Information supplied:
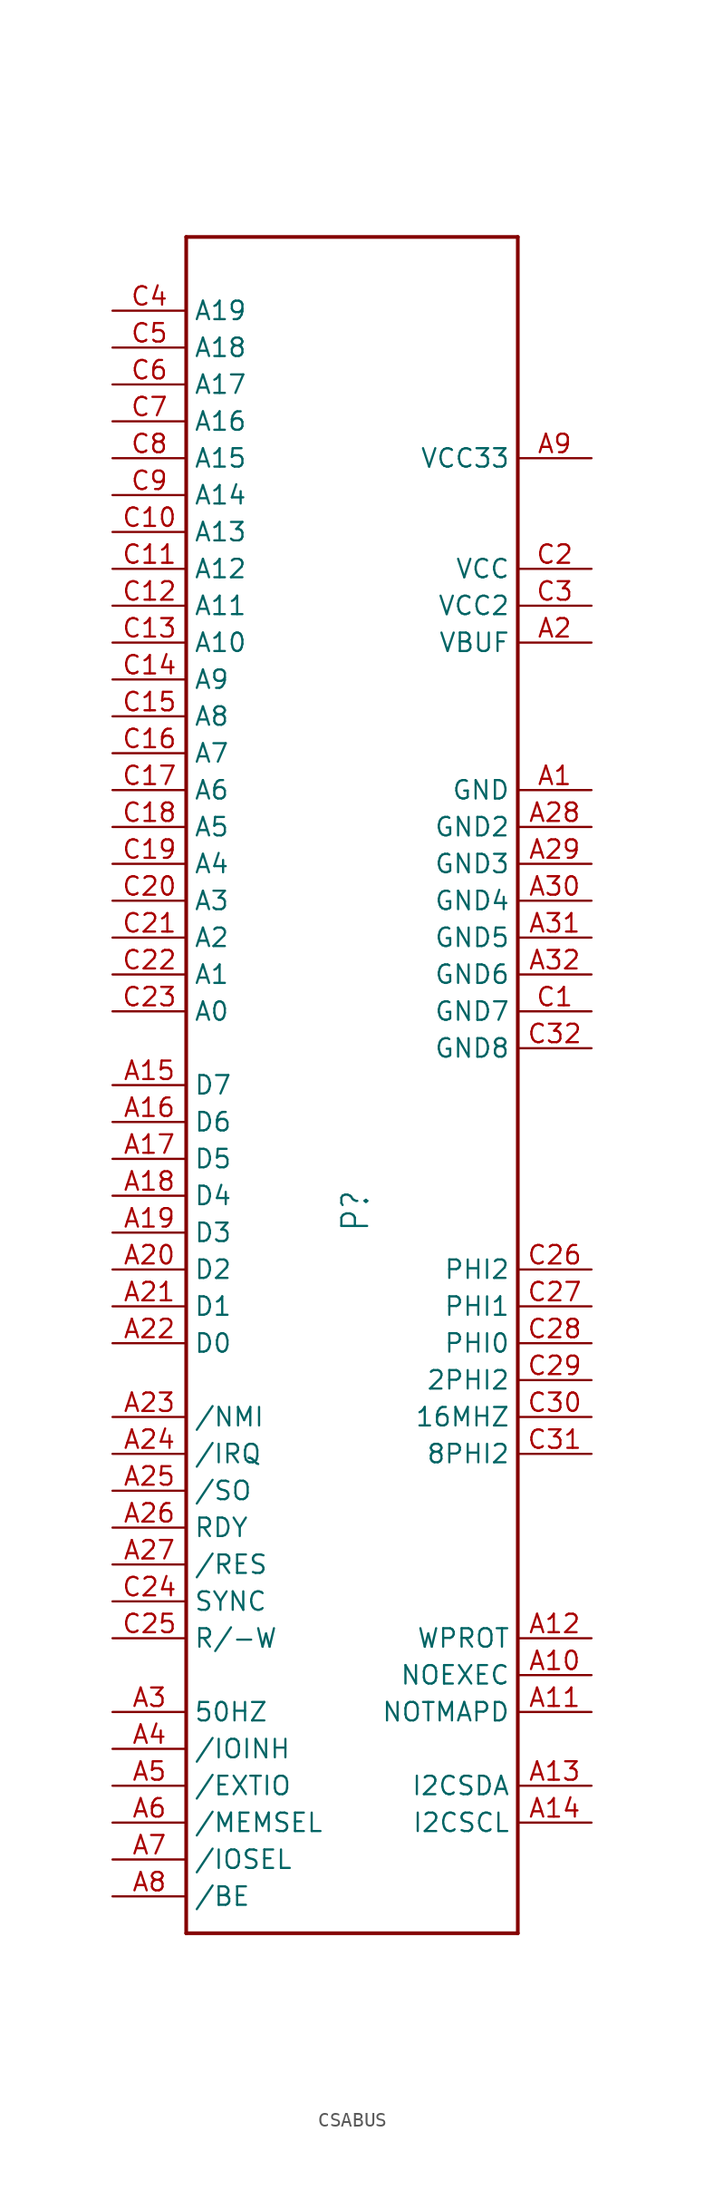
<source format=kicad_sym>
(kicad_symbol_lib
  (version 20231120)
  (generator "kicad_symbol_editor")
  (generator_version "8.0")
  (symbol "CSABUS"
    (property "Reference" "P"
      (at 5.08 -10.16 90)
      (effects (font (size 1.778 1.511)) (justify left bottom)))
    (property "Value" ""
      (at 0 58.42 0)
      (effects (font (size 1.778 1.511)) (justify left bottom)))
    (property "ki_locked" ""
      (at 0 0 0)
      (effects (font (size 1.27 1.27))))
    (symbol "CSABUS_1_0"
      (polyline (pts (xy -7.62 -58.42) (xy 15.24 -58.42)) (stroke (width 0.254) (type solid)) (fill (type none)))
      (polyline (pts (xy -7.62 58.42) (xy -7.62 -58.42)) (stroke (width 0.254) (type solid)) (fill (type none)))
      (polyline (pts (xy 15.24 -58.42) (xy 15.24 58.42)) (stroke (width 0.254) (type solid)) (fill (type none)))
      (polyline (pts (xy 15.24 58.42) (xy -7.62 58.42)) (stroke (width 0.254) (type solid)) (fill (type none)))
      (pin bidirectional line (at 20.32 20.32 180) (length 5.08) (name "GND" (effects (font (size 1.27 1.27)))) (number "A1" (effects (font (size 1.27 1.27)))))
      (pin bidirectional line (at 20.32 -40.64 180) (length 5.08) (name "NOEXEC" (effects (font (size 1.27 1.27)))) (number "A10" (effects (font (size 1.27 1.27)))))
      (pin bidirectional line (at 20.32 -43.18 180) (length 5.08) (name "NOTMAPD" (effects (font (size 1.27 1.27)))) (number "A11" (effects (font (size 1.27 1.27)))))
      (pin bidirectional line (at 20.32 -38.1 180) (length 5.08) (name "WPROT" (effects (font (size 1.27 1.27)))) (number "A12" (effects (font (size 1.27 1.27)))))
      (pin bidirectional line (at 20.32 -48.26 180) (length 5.08) (name "I2CSDA" (effects (font (size 1.27 1.27)))) (number "A13" (effects (font (size 1.27 1.27)))))
      (pin bidirectional line (at 20.32 -50.8 180) (length 5.08) (name "I2CSCL" (effects (font (size 1.27 1.27)))) (number "A14" (effects (font (size 1.27 1.27)))))
      (pin bidirectional line (at -12.7 0 0) (length 5.08) (name "D7" (effects (font (size 1.27 1.27)))) (number "A15" (effects (font (size 1.27 1.27)))))
      (pin bidirectional line (at -12.7 -2.54 0) (length 5.08) (name "D6" (effects (font (size 1.27 1.27)))) (number "A16" (effects (font (size 1.27 1.27)))))
      (pin bidirectional line (at -12.7 -5.08 0) (length 5.08) (name "D5" (effects (font (size 1.27 1.27)))) (number "A17" (effects (font (size 1.27 1.27)))))
      (pin bidirectional line (at -12.7 -7.62 0) (length 5.08) (name "D4" (effects (font (size 1.27 1.27)))) (number "A18" (effects (font (size 1.27 1.27)))))
      (pin bidirectional line (at -12.7 -10.16 0) (length 5.08) (name "D3" (effects (font (size 1.27 1.27)))) (number "A19" (effects (font (size 1.27 1.27)))))
      (pin bidirectional line (at 20.32 30.48 180) (length 5.08) (name "VBUF" (effects (font (size 1.27 1.27)))) (number "A2" (effects (font (size 1.27 1.27)))))
      (pin bidirectional line (at -12.7 -12.7 0) (length 5.08) (name "D2" (effects (font (size 1.27 1.27)))) (number "A20" (effects (font (size 1.27 1.27)))))
      (pin bidirectional line (at -12.7 -15.24 0) (length 5.08) (name "D1" (effects (font (size 1.27 1.27)))) (number "A21" (effects (font (size 1.27 1.27)))))
      (pin bidirectional line (at -12.7 -17.78 0) (length 5.08) (name "D0" (effects (font (size 1.27 1.27)))) (number "A22" (effects (font (size 1.27 1.27)))))
      (pin bidirectional line (at -12.7 -22.86 0) (length 5.08) (name "/NMI" (effects (font (size 1.27 1.27)))) (number "A23" (effects (font (size 1.27 1.27)))))
      (pin bidirectional line (at -12.7 -25.4 0) (length 5.08) (name "/IRQ" (effects (font (size 1.27 1.27)))) (number "A24" (effects (font (size 1.27 1.27)))))
      (pin bidirectional line (at -12.7 -27.94 0) (length 5.08) (name "/SO" (effects (font (size 1.27 1.27)))) (number "A25" (effects (font (size 1.27 1.27)))))
      (pin bidirectional line (at -12.7 -30.48 0) (length 5.08) (name "RDY" (effects (font (size 1.27 1.27)))) (number "A26" (effects (font (size 1.27 1.27)))))
      (pin bidirectional line (at -12.7 -33.02 0) (length 5.08) (name "/RES" (effects (font (size 1.27 1.27)))) (number "A27" (effects (font (size 1.27 1.27)))))
      (pin bidirectional line (at 20.32 17.78 180) (length 5.08) (name "GND2" (effects (font (size 1.27 1.27)))) (number "A28" (effects (font (size 1.27 1.27)))))
      (pin bidirectional line (at 20.32 15.24 180) (length 5.08) (name "GND3" (effects (font (size 1.27 1.27)))) (number "A29" (effects (font (size 1.27 1.27)))))
      (pin bidirectional line (at -12.7 -43.18 0) (length 5.08) (name "50HZ" (effects (font (size 1.27 1.27)))) (number "A3" (effects (font (size 1.27 1.27)))))
      (pin bidirectional line (at 20.32 12.7 180) (length 5.08) (name "GND4" (effects (font (size 1.27 1.27)))) (number "A30" (effects (font (size 1.27 1.27)))))
      (pin bidirectional line (at 20.32 10.16 180) (length 5.08) (name "GND5" (effects (font (size 1.27 1.27)))) (number "A31" (effects (font (size 1.27 1.27)))))
      (pin bidirectional line (at 20.32 7.62 180) (length 5.08) (name "GND6" (effects (font (size 1.27 1.27)))) (number "A32" (effects (font (size 1.27 1.27)))))
      (pin bidirectional line (at -12.7 -45.72 0) (length 5.08) (name "/IOINH" (effects (font (size 1.27 1.27)))) (number "A4" (effects (font (size 1.27 1.27)))))
      (pin bidirectional line (at -12.7 -48.26 0) (length 5.08) (name "/EXTIO" (effects (font (size 1.27 1.27)))) (number "A5" (effects (font (size 1.27 1.27)))))
      (pin bidirectional line (at -12.7 -50.8 0) (length 5.08) (name "/MEMSEL" (effects (font (size 1.27 1.27)))) (number "A6" (effects (font (size 1.27 1.27)))))
      (pin bidirectional line (at -12.7 -53.34 0) (length 5.08) (name "/IOSEL" (effects (font (size 1.27 1.27)))) (number "A7" (effects (font (size 1.27 1.27)))))
      (pin bidirectional line (at -12.7 -55.88 0) (length 5.08) (name "/BE" (effects (font (size 1.27 1.27)))) (number "A8" (effects (font (size 1.27 1.27)))))
      (pin bidirectional line (at 20.32 43.18 180) (length 5.08) (name "VCC33" (effects (font (size 1.27 1.27)))) (number "A9" (effects (font (size 1.27 1.27)))))
      (pin bidirectional line (at 20.32 5.08 180) (length 5.08) (name "GND7" (effects (font (size 1.27 1.27)))) (number "C1" (effects (font (size 1.27 1.27)))))
      (pin bidirectional line (at -12.7 38.1 0) (length 5.08) (name "A13" (effects (font (size 1.27 1.27)))) (number "C10" (effects (font (size 1.27 1.27)))))
      (pin bidirectional line (at -12.7 35.56 0) (length 5.08) (name "A12" (effects (font (size 1.27 1.27)))) (number "C11" (effects (font (size 1.27 1.27)))))
      (pin bidirectional line (at -12.7 33.02 0) (length 5.08) (name "A11" (effects (font (size 1.27 1.27)))) (number "C12" (effects (font (size 1.27 1.27)))))
      (pin bidirectional line (at -12.7 30.48 0) (length 5.08) (name "A10" (effects (font (size 1.27 1.27)))) (number "C13" (effects (font (size 1.27 1.27)))))
      (pin bidirectional line (at -12.7 27.94 0) (length 5.08) (name "A9" (effects (font (size 1.27 1.27)))) (number "C14" (effects (font (size 1.27 1.27)))))
      (pin bidirectional line (at -12.7 25.4 0) (length 5.08) (name "A8" (effects (font (size 1.27 1.27)))) (number "C15" (effects (font (size 1.27 1.27)))))
      (pin bidirectional line (at -12.7 22.86 0) (length 5.08) (name "A7" (effects (font (size 1.27 1.27)))) (number "C16" (effects (font (size 1.27 1.27)))))
      (pin bidirectional line (at -12.7 20.32 0) (length 5.08) (name "A6" (effects (font (size 1.27 1.27)))) (number "C17" (effects (font (size 1.27 1.27)))))
      (pin bidirectional line (at -12.7 17.78 0) (length 5.08) (name "A5" (effects (font (size 1.27 1.27)))) (number "C18" (effects (font (size 1.27 1.27)))))
      (pin bidirectional line (at -12.7 15.24 0) (length 5.08) (name "A4" (effects (font (size 1.27 1.27)))) (number "C19" (effects (font (size 1.27 1.27)))))
      (pin bidirectional line (at 20.32 35.56 180) (length 5.08) (name "VCC" (effects (font (size 1.27 1.27)))) (number "C2" (effects (font (size 1.27 1.27)))))
      (pin bidirectional line (at -12.7 12.7 0) (length 5.08) (name "A3" (effects (font (size 1.27 1.27)))) (number "C20" (effects (font (size 1.27 1.27)))))
      (pin bidirectional line (at -12.7 10.16 0) (length 5.08) (name "A2" (effects (font (size 1.27 1.27)))) (number "C21" (effects (font (size 1.27 1.27)))))
      (pin bidirectional line (at -12.7 7.62 0) (length 5.08) (name "A1" (effects (font (size 1.27 1.27)))) (number "C22" (effects (font (size 1.27 1.27)))))
      (pin bidirectional line (at -12.7 5.08 0) (length 5.08) (name "A0" (effects (font (size 1.27 1.27)))) (number "C23" (effects (font (size 1.27 1.27)))))
      (pin bidirectional line (at -12.7 -35.56 0) (length 5.08) (name "SYNC" (effects (font (size 1.27 1.27)))) (number "C24" (effects (font (size 1.27 1.27)))))
      (pin bidirectional line (at -12.7 -38.1 0) (length 5.08) (name "R/-W" (effects (font (size 1.27 1.27)))) (number "C25" (effects (font (size 1.27 1.27)))))
      (pin bidirectional line (at 20.32 -12.7 180) (length 5.08) (name "PHI2" (effects (font (size 1.27 1.27)))) (number "C26" (effects (font (size 1.27 1.27)))))
      (pin bidirectional line (at 20.32 -15.24 180) (length 5.08) (name "PHI1" (effects (font (size 1.27 1.27)))) (number "C27" (effects (font (size 1.27 1.27)))))
      (pin bidirectional line (at 20.32 -17.78 180) (length 5.08) (name "PHI0" (effects (font (size 1.27 1.27)))) (number "C28" (effects (font (size 1.27 1.27)))))
      (pin bidirectional line (at 20.32 -20.32 180) (length 5.08) (name "2PHI2" (effects (font (size 1.27 1.27)))) (number "C29" (effects (font (size 1.27 1.27)))))
      (pin bidirectional line (at 20.32 33.02 180) (length 5.08) (name "VCC2" (effects (font (size 1.27 1.27)))) (number "C3" (effects (font (size 1.27 1.27)))))
      (pin bidirectional line (at 20.32 -22.86 180) (length 5.08) (name "16MHZ" (effects (font (size 1.27 1.27)))) (number "C30" (effects (font (size 1.27 1.27)))))
      (pin bidirectional line (at 20.32 -25.4 180) (length 5.08) (name "8PHI2" (effects (font (size 1.27 1.27)))) (number "C31" (effects (font (size 1.27 1.27)))))
      (pin bidirectional line (at 20.32 2.54 180) (length 5.08) (name "GND8" (effects (font (size 1.27 1.27)))) (number "C32" (effects (font (size 1.27 1.27)))))
      (pin bidirectional line (at -12.7 53.34 0) (length 5.08) (name "A19" (effects (font (size 1.27 1.27)))) (number "C4" (effects (font (size 1.27 1.27)))))
      (pin bidirectional line (at -12.7 50.8 0) (length 5.08) (name "A18" (effects (font (size 1.27 1.27)))) (number "C5" (effects (font (size 1.27 1.27)))))
      (pin bidirectional line (at -12.7 48.26 0) (length 5.08) (name "A17" (effects (font (size 1.27 1.27)))) (number "C6" (effects (font (size 1.27 1.27)))))
      (pin bidirectional line (at -12.7 45.72 0) (length 5.08) (name "A16" (effects (font (size 1.27 1.27)))) (number "C7" (effects (font (size 1.27 1.27)))))
      (pin bidirectional line (at -12.7 43.18 0) (length 5.08) (name "A15" (effects (font (size 1.27 1.27)))) (number "C8" (effects (font (size 1.27 1.27)))))
      (pin bidirectional line (at -12.7 40.64 0) (length 5.08) (name "A14" (effects (font (size 1.27 1.27)))) (number "C9" (effects (font (size 1.27 1.27))))))))
</source>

Task item:
Copy out each line of the data that holds the string "property".

Your response:
    (property "Reference" "P"
    (property "Value" ""
    (property "ki_locked" ""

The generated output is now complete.